■ **What the exercise asks**: Return each line from the rows below that includes the word "chart".

■ **Source data**:
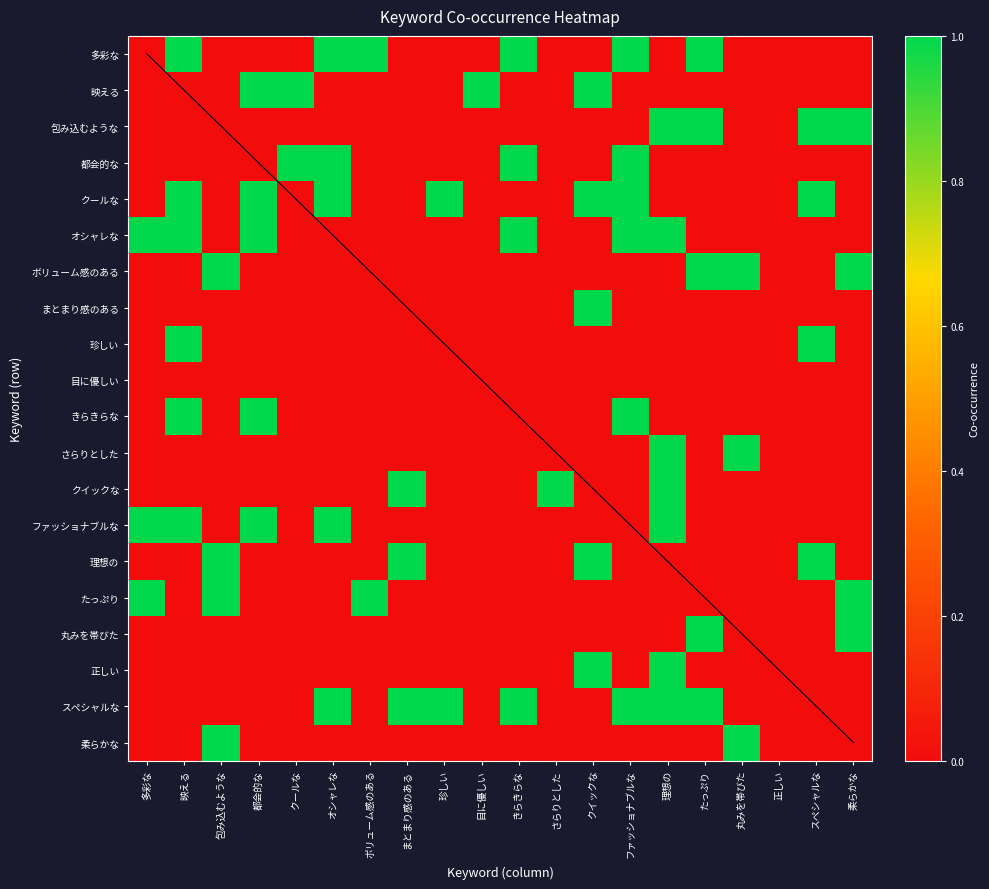

Between きらきらな and ファッショナブルな, which is larger?

ファッショナブルな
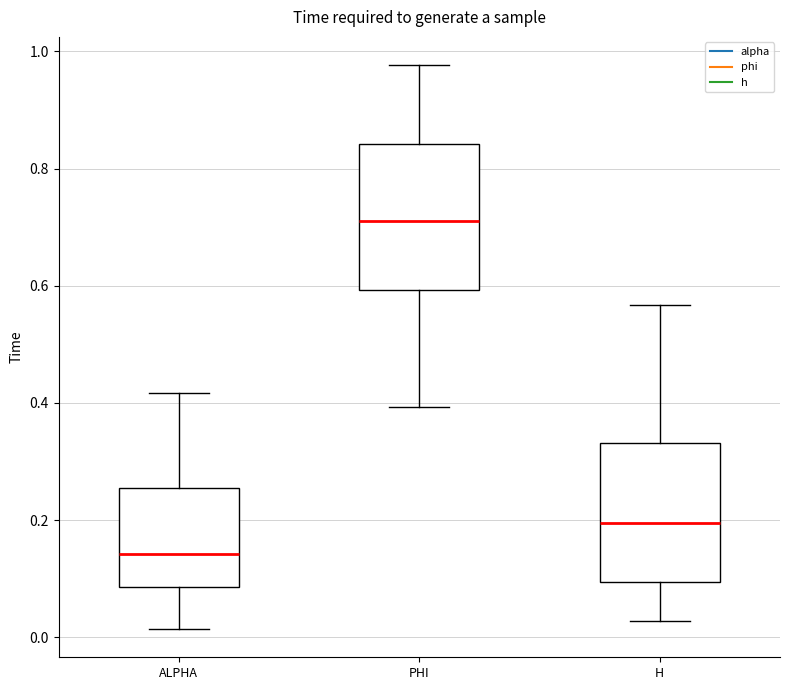

Where does the median line of the box for ALPHA sit on the y-axis? The values are not printed on the chart, so give them approximately, as read against the axis.

0.14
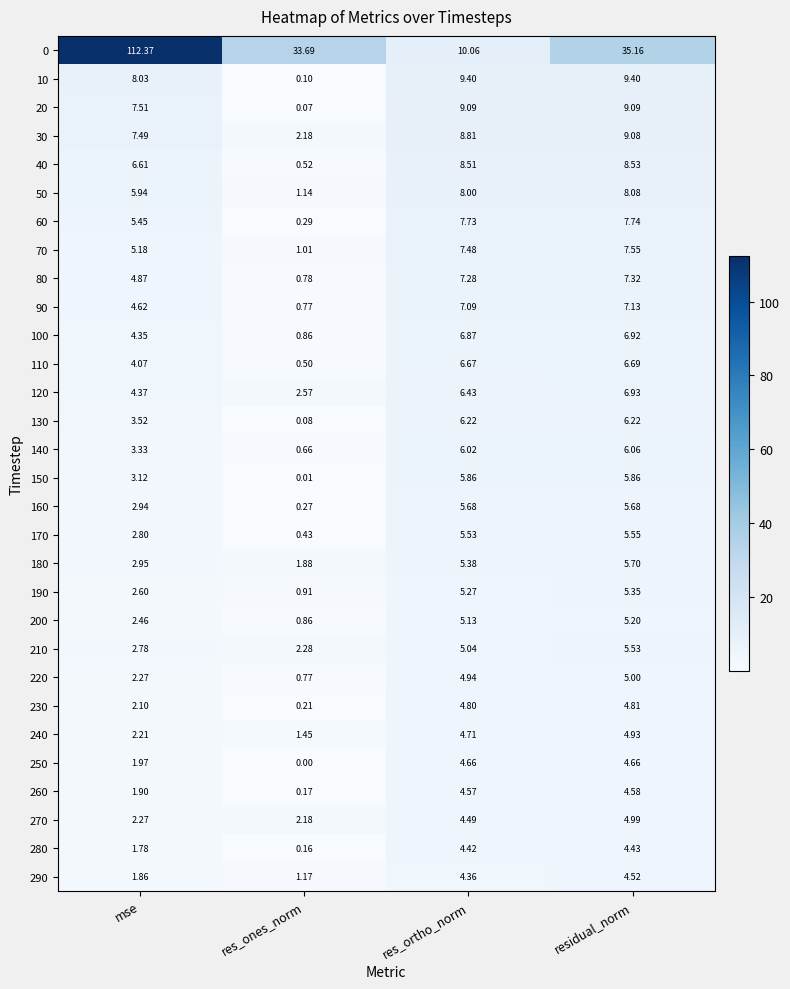

Where is 200 nearest to the value 3?

mse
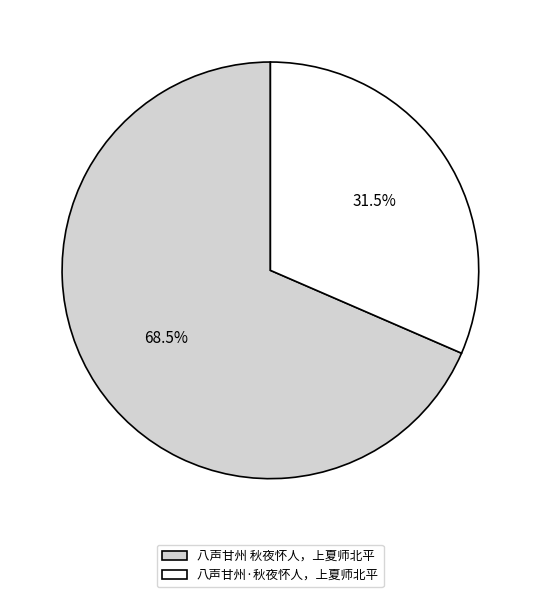

Count the number of slices in the pie.

2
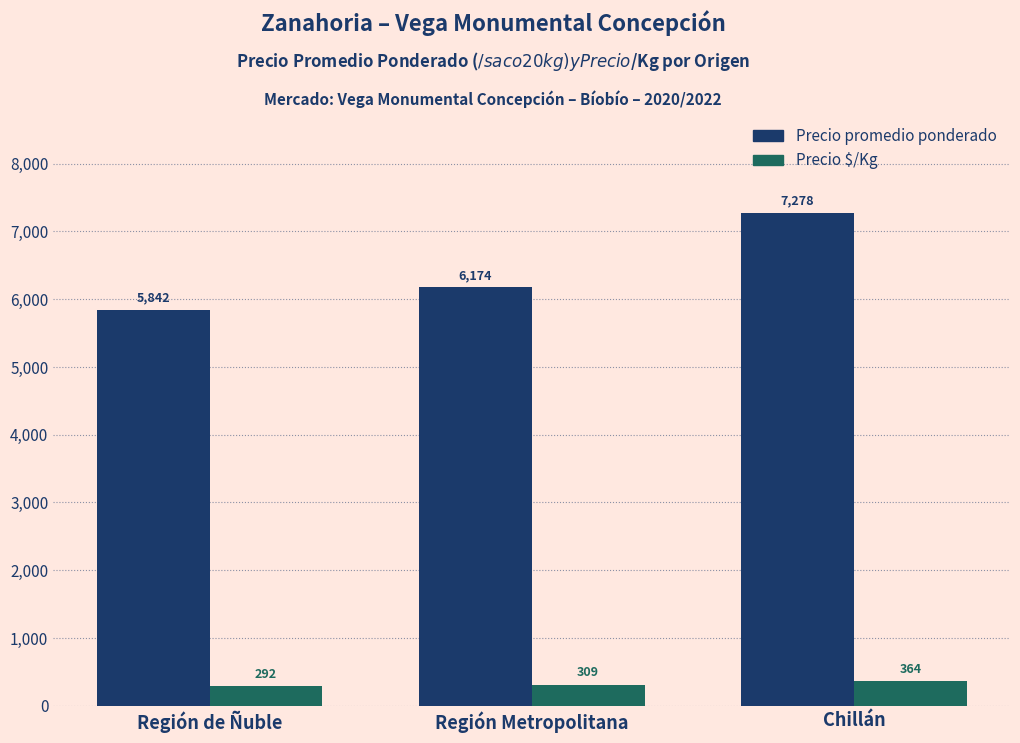

Which category has the lowest value across all series?

Región de Ñuble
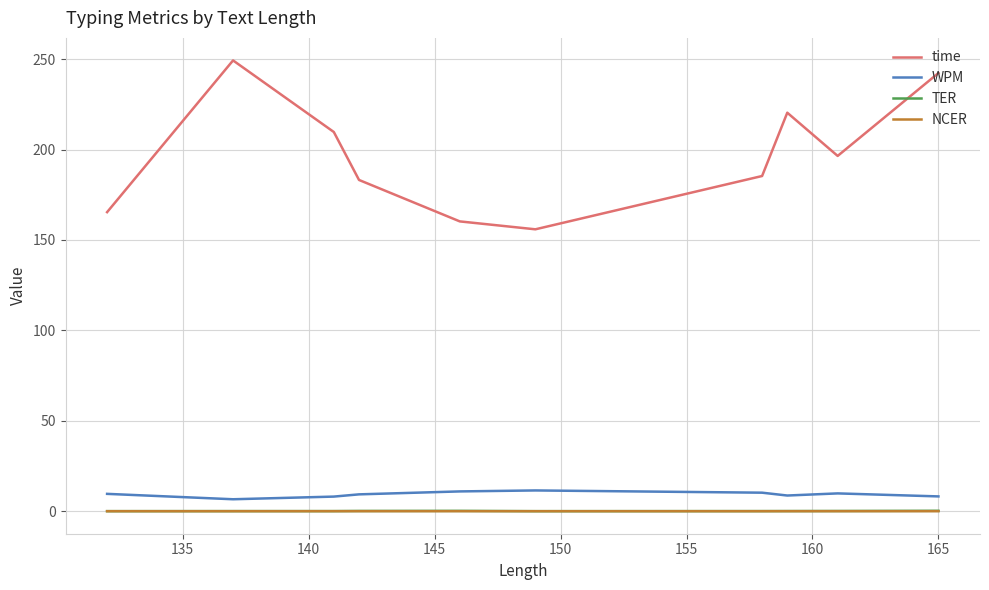

True or false: NCER and TER intersect in this chart.

False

■ **Finished task**:
Where does the median line of the box for ALPHA sit on the y-axis? The values are not printed on the chart, so give them approximately, as read against the axis.
True or false: NCER and TER intersect in this chart.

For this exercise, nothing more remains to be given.